Last year Portland set a new record for the number of murders in the city, with 90 homicides recorded. That’s far above previous high of 66 reached in the early 1990s, but Portland Mayor Ted Wheeler and other city officials had a plan to bring those numbers down; bringing back (in revamped form) a special police detail focused on the city’s most prolific offenders and spending millions of dollars on social services and other community-based violence prevention efforts.
There’s just one problem for the Democrats in charge of the city. Their plan isn’t working.
“Maybe 25 years ago in my career, we would see a shooting scene with four or five rounds, shell casings, on the ground,” said FBI Special Agent in Charge Kieran Ramsey. “It’s not uncommon for law enforcement now to find 40, 50, 80, even one hundred shell casings. That’s an unprecedented level of bullets flying around the street.”
While community engagement and awareness are up, Ramsey said so are homicides.
“We know if we are doing well just by the number of shootings going down. As a result, the number of shooting injuries going down and the number of homicides going down,” he said. “Unfortunately, that’s not the case right now. We are on a record setting pace, yet again.”
Portland could easily see more than 100 homicides this year, and while Ramsey and others may try to pin the blame on guns, the reality is that there’s a person behind every pull of a trigger, and many of them are well known to police. In fact, according to Cheryl Albrecht, the chief criminal judge for Multnomah County Circuit Court, one of the reasons the city is seeing more repeat offenders or individuals charged with additional crimes while they’re out on bond is the fact that it’s taking far longer to bring cases to trial than before COVID caused the closure of courts for months on end.
“It’s everything. It’s the pandemic, it’s staffing shortages, lack of resources,” Albrecht said. “You can’t keep someone behind bars for an extended period of time without a court-appointed attorney. That just is a constitutional crisis.”
Which brings us to perhaps the most complicating factor of all in Oregon’s criminal justice system right now: a shortage of public defenders and extreme case overload.
“There are maybe 150 people or so who have been arraigned in the last several weeks who have not been able to receive appointed counsel because we don’t have enough court-appointed attorneys to appoint them,” Albrecht said.
For public defenders, the dilemma has been years in the making, put over the top in part by a backlog of cases delayed by the pandemic.
“Cases have been dismissed because of the lack of representation because it is constitutionally required,” said Carl Macpherson, Executive Director of Metropolitan Public Defender. MPD is Oregon’s largest provider of public defense services and serves clients in Washington and Multnomah counties.
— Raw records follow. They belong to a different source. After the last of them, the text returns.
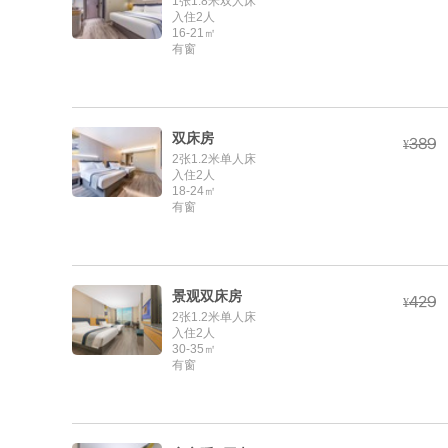
1张1.8米双人床
入住2人
16-21㎡
有窗
双床房



¥
2张1.2米单人床
入住2人
18-24㎡
有窗
景观双床房



¥
2张1.2米单人床
入住2人
30-35㎡
有窗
Things are so bad that the MPD recently announced a pause on new clients for either misdemeanor or felony cases in Washington County, and has been limiting the number of new cases in Multnomah County since the start of the year. If defendants can’t get access to an attorney, we’re going to see more cases dismissed in the future, and the prospects for a quick fix are slim to none.
A recent study by the American Bar Association found that Oregon has 31% of the public defenders needed to represent clients based on case loads of the last four years. That’s a deficit of 1,296 lawyers. Recently, Oregon lawmakers earmarked $12.8 million for the Office of Public Defense Services.
Macpherson said that would be enough for 36 more lawyers.
“So 36 more lawyers is 2.7% of what we actually need,” Macpherson said. “But it is at least a step in the right direction.”
Instead of wasting their time on things like mandatory storage laws and other legislation aimed at legal gun owners, the Democrats in control of the Oregon legislature could be doing something useful like figuring out a way to pay for enough public defenders that violent criminal suspects aren’t walking free or having their cases dismissed outright because of a lack of counsel. The sad truth is that those running the ship of state in Oregon would much rather try to blame legal gun owners for Portland’s out-of-control crime problem than ensure that the basic functions of our legal system are operating effectively, and far too many Portlandians are more than willing to buy that lie based on their own anti-gun attitudes.